Highlights & Insights¶

Novel Problem Formulation: This work is the first to formally define the compute-optimal test-time allocation problem for multi-stage tasks, extending TTS from single-task settings to more realistic composite task scenarios.
Insight-Driven Design: The three empirical insights not only guide the design of AgentTTS but are themselves valuable research contributions, revealing fundamental scaling laws for multi-stage TTS.
LLM Advantage in Non-Smooth Landscapes: Leveraging LLM in-context reasoning to bypass local optima in discontinuous, multi-modal search spaces addresses a known weakness of traditional optimization methods.
Budget Normalization Framework: A unified compute budget definition across models and tasks is provided, which can serve as a standard tool for future TTS research.
Supplementary Finding on Temperature: High temperature (0.9) is superior in multi-sample settings due to increased output diversity, while low temperature (0.1) is preferable for single-sample inference due to greater stability.

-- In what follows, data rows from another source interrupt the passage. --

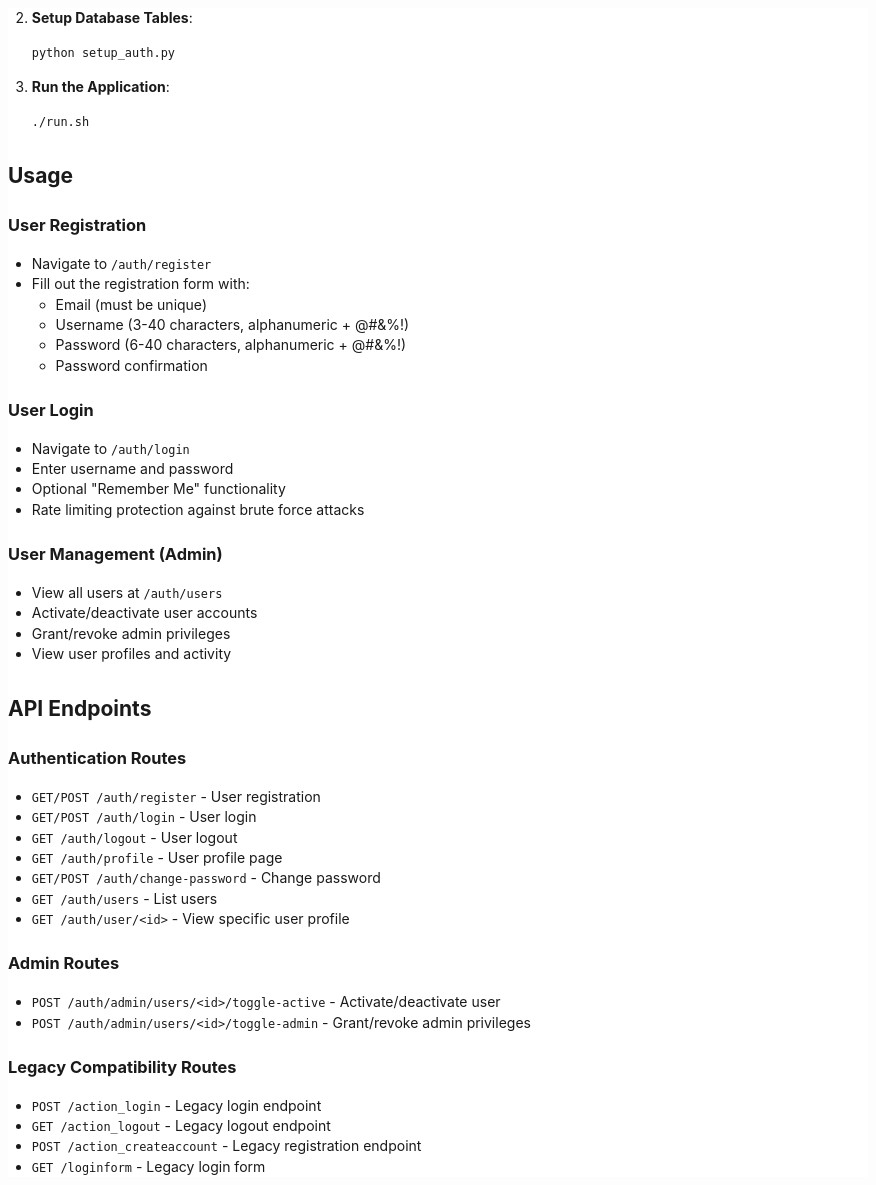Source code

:2. **Setup Database Tables**:
   ```bash
   python setup_auth.py
   ```

3. **Run the Application**:
   ```bash
   ./run.sh
   ```

## Usage

### User Registration
- Navigate to `/auth/register`
- Fill out the registration form with:
  - Email (must be unique)
  - Username (3-40 characters, alphanumeric + @#&%!)
  - Password (6-40 characters, alphanumeric + @#&%!)
  - Password confirmation

### User Login
- Navigate to `/auth/login`
- Enter username and password
- Optional "Remember Me" functionality
- Rate limiting protection against brute force attacks

### User Management (Admin)
- View all users at `/auth/users`
- Activate/deactivate user accounts
- Grant/revoke admin privileges
- View user profiles and activity

## API Endpoints

### Authentication Routes
- `GET/POST /auth/register` - User registration
- `GET/POST /auth/login` - User login
- `GET /auth/logout` - User logout
- `GET /auth/profile` - User profile page
- `GET/POST /auth/change-password` - Change password
- `GET /auth/users` - List users
- `GET /auth/user/<id>` - View specific user profile

### Admin Routes
- `POST /auth/admin/users/<id>/toggle-active` - Activate/deactivate user
- `POST /auth/admin/users/<id>/toggle-admin` - Grant/revoke admin privileges

### Legacy Compatibility Routes
- `POST /action_login` - Legacy login endpoint
- `GET /action_logout` - Legacy logout endpoint
- `POST /action_createaccount` - Legacy registration endpoint
- `GET /loginform` - Legacy login form
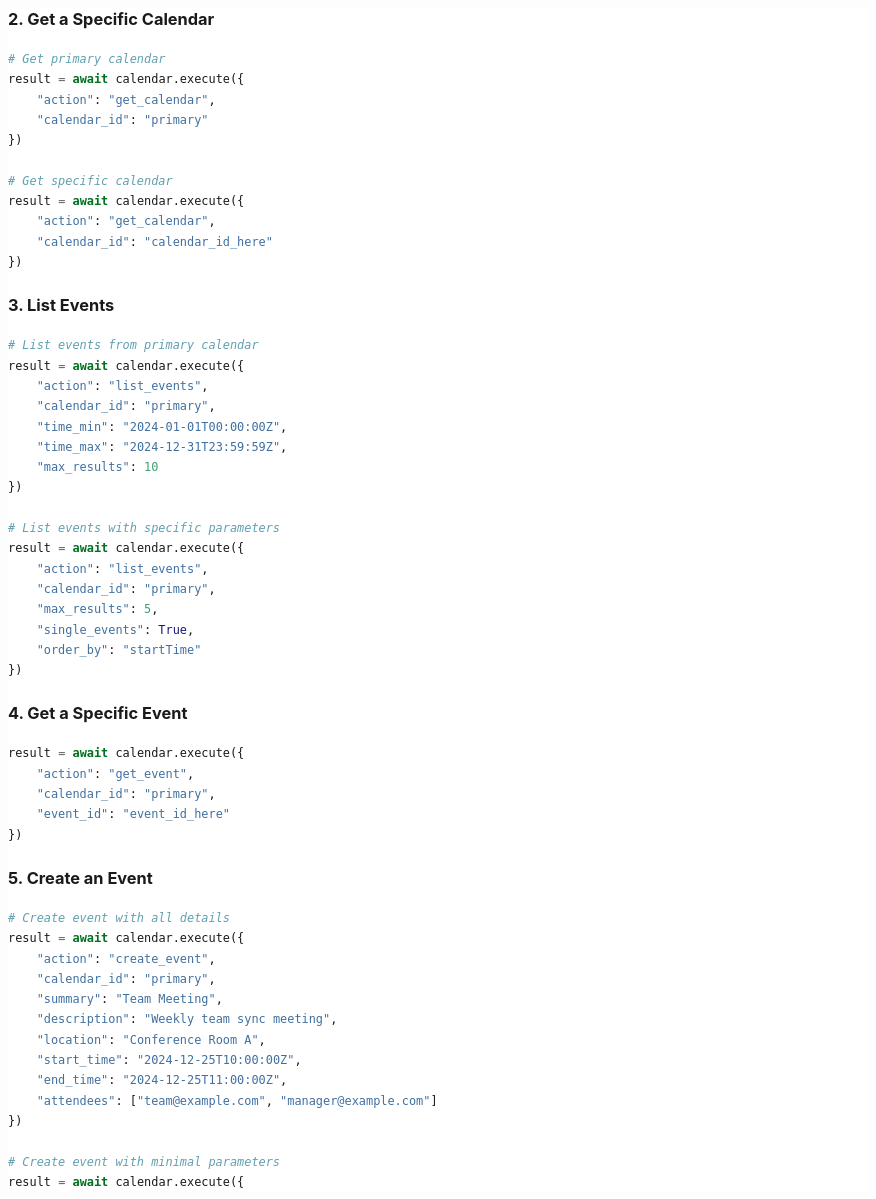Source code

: ### 2. Get a Specific Calendar

```python
# Get primary calendar
result = await calendar.execute({
    "action": "get_calendar",
    "calendar_id": "primary"
})

# Get specific calendar
result = await calendar.execute({
    "action": "get_calendar",
    "calendar_id": "calendar_id_here"
})
```

### 3. List Events

```python
# List events from primary calendar
result = await calendar.execute({
    "action": "list_events",
    "calendar_id": "primary",
    "time_min": "2024-01-01T00:00:00Z",
    "time_max": "2024-12-31T23:59:59Z",
    "max_results": 10
})

# List events with specific parameters
result = await calendar.execute({
    "action": "list_events",
    "calendar_id": "primary",
    "max_results": 5,
    "single_events": True,
    "order_by": "startTime"
})
```

### 4. Get a Specific Event

```python
result = await calendar.execute({
    "action": "get_event",
    "calendar_id": "primary",
    "event_id": "event_id_here"
})
```

### 5. Create an Event

```python
# Create event with all details
result = await calendar.execute({
    "action": "create_event",
    "calendar_id": "primary",
    "summary": "Team Meeting",
    "description": "Weekly team sync meeting",
    "location": "Conference Room A",
    "start_time": "2024-12-25T10:00:00Z",
    "end_time": "2024-12-25T11:00:00Z",
    "attendees": ["team@example.com", "manager@example.com"]
})

# Create event with minimal parameters
result = await calendar.execute({
```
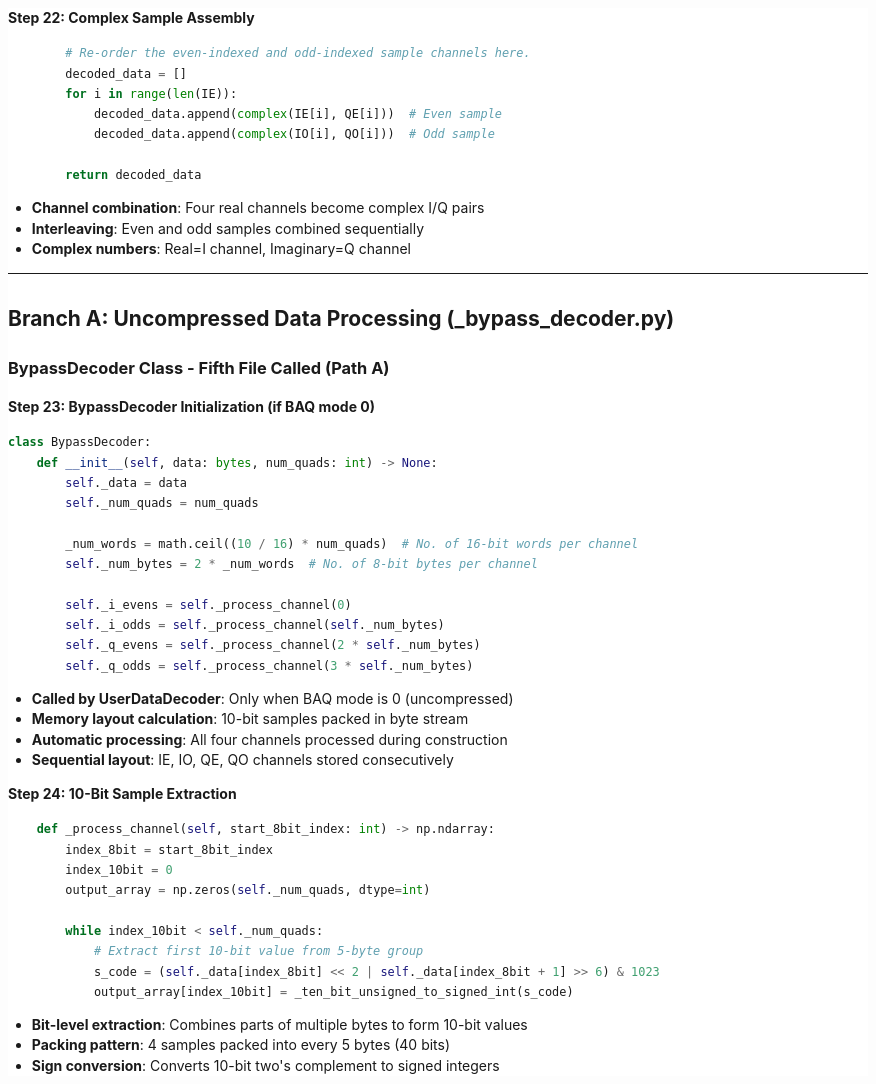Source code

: **Step 22: Complex Sample Assembly**
```python
        # Re-order the even-indexed and odd-indexed sample channels here.
        decoded_data = []
        for i in range(len(IE)):
            decoded_data.append(complex(IE[i], QE[i]))  # Even sample
            decoded_data.append(complex(IO[i], QO[i]))  # Odd sample
        
        return decoded_data
```
- **Channel combination**: Four real channels become complex I/Q pairs
- **Interleaving**: Even and odd samples combined sequentially
- **Complex numbers**: Real=I channel, Imaginary=Q channel

---

## Branch A: Uncompressed Data Processing (_bypass_decoder.py)

### BypassDecoder Class - Fifth File Called (Path A)

**Step 23: BypassDecoder Initialization (if BAQ mode 0)**
```python
class BypassDecoder:
    def __init__(self, data: bytes, num_quads: int) -> None:
        self._data = data
        self._num_quads = num_quads
        
        _num_words = math.ceil((10 / 16) * num_quads)  # No. of 16-bit words per channel
        self._num_bytes = 2 * _num_words  # No. of 8-bit bytes per channel
        
        self._i_evens = self._process_channel(0)
        self._i_odds = self._process_channel(self._num_bytes)
        self._q_evens = self._process_channel(2 * self._num_bytes)
        self._q_odds = self._process_channel(3 * self._num_bytes)
```
- **Called by UserDataDecoder**: Only when BAQ mode is 0 (uncompressed)
- **Memory layout calculation**: 10-bit samples packed in byte stream
- **Automatic processing**: All four channels processed during construction
- **Sequential layout**: IE, IO, QE, QO channels stored consecutively

**Step 24: 10-Bit Sample Extraction**
```python
    def _process_channel(self, start_8bit_index: int) -> np.ndarray:
        index_8bit = start_8bit_index
        index_10bit = 0
        output_array = np.zeros(self._num_quads, dtype=int)
        
        while index_10bit < self._num_quads:
            # Extract first 10-bit value from 5-byte group
            s_code = (self._data[index_8bit] << 2 | self._data[index_8bit + 1] >> 6) & 1023
            output_array[index_10bit] = _ten_bit_unsigned_to_signed_int(s_code)
```
- **Bit-level extraction**: Combines parts of multiple bytes to form 10-bit values
- **Packing pattern**: 4 samples packed into every 5 bytes (40 bits)
- **Sign conversion**: Converts 10-bit two's complement to signed integers
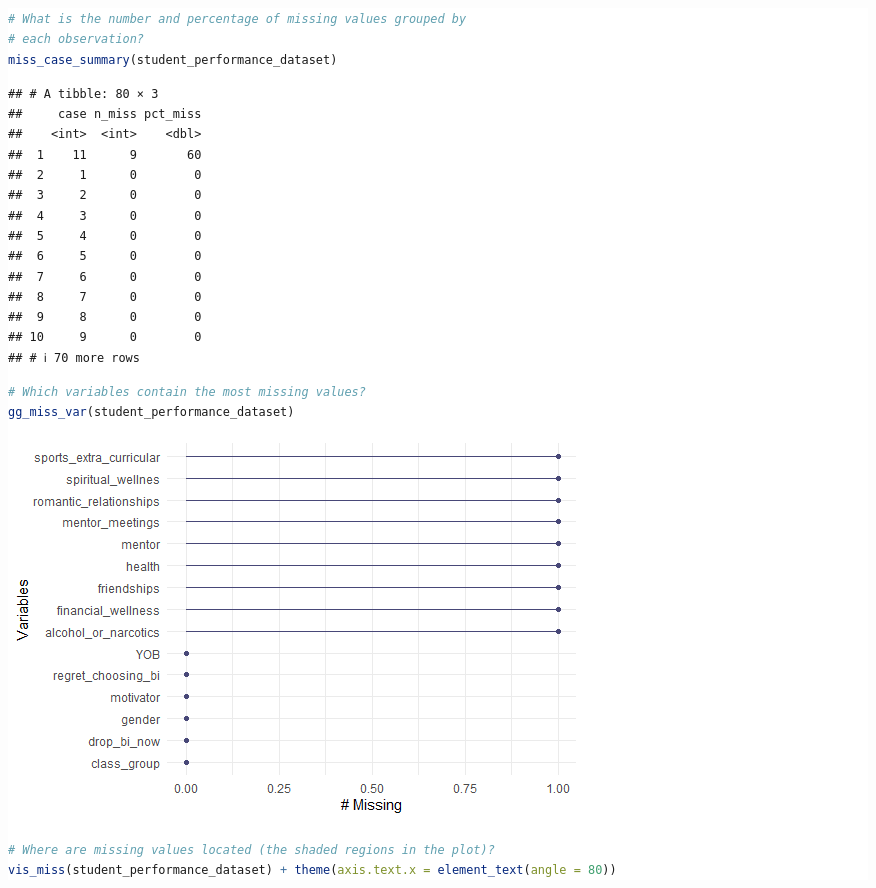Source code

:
 ``` r
# What is the number and percentage of missing values grouped by
# each observation?
miss_case_summary(student_performance_dataset)
```

```         
## # A tibble: 80 × 3
##     case n_miss pct_miss
##    <int>  <int>    <dbl>
##  1    11      9       60
##  2     1      0        0
##  3     2      0        0
##  4     3      0        0
##  5     4      0        0
##  6     5      0        0
##  7     6      0        0
##  8     7      0        0
##  9     8      0        0
## 10     9      0        0
## # ℹ 70 more rows
```

``` r
# Which variables contain the most missing values?
gg_miss_var(student_performance_dataset)
```

![](Lab3-Submission-DataImputation_files/figure-gfm/Your%20fourth%20Code%20Chunk-1.png)

``` r
# Where are missing values located (the shaded regions in the plot)?
vis_miss(student_performance_dataset) + theme(axis.text.x = element_text(angle = 80))
```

Limitations & Future Work¶

The search process itself incurs substantial compute overhead (50 iterations on a training set), requiring a small-scale training set as a prerequisite.
The search quality of the LLM agent (o3-mini) may be constrained by its understanding of test-time scaling concepts.
Only four task types are evaluated; more complex multi-stage tasks (e.g., multi-turn dialogue agents) are not explored.
The framework assumes a linear pipeline dependency structure among subtasks and does not handle branching or parallel subtask architectures.
The aggregation strategy is fixed to self-aggregation within the same model; cross-model aggregation is not explored.
Budget normalization is based on FLOPs, which may not fully correspond to actual latency and memory constraints.

Brown et al. (2024) demonstrate that small models with repeated sampling can surpass large models on single predictions, forming a foundational basis for TTS.
Snell et al. (2025) study compute-optimal scaling strategies at test time but focus on single-stage reasoning tasks.
AgentHPO and MLCopilot apply LLMs to hyperparameter optimization; AgentTTS extends this paradigm to test-time budget allocation.
ChatDev and TaskBench provide practical platforms for multi-stage tasks, on which the generality of the proposed framework is validated.
This work is complementary to the concurrent work Multi2, which addresses test-time scaling for multi-agent multi-document processing.

Rating¶

⭐⭐⭐⭐ (4/5)

The problem formulation is novel and practically motivated (multi-stage TTS addresses a real-world need), the three insights offer generalizable value, and the agent framework is well-designed. The experiments cover four task types across six datasets, with thorough ablation and robustness analyses; interpretability is a notable strength. Limitations include the substantial compute overhead of the search process itself and the restriction to linearly structured multi-stage tasks.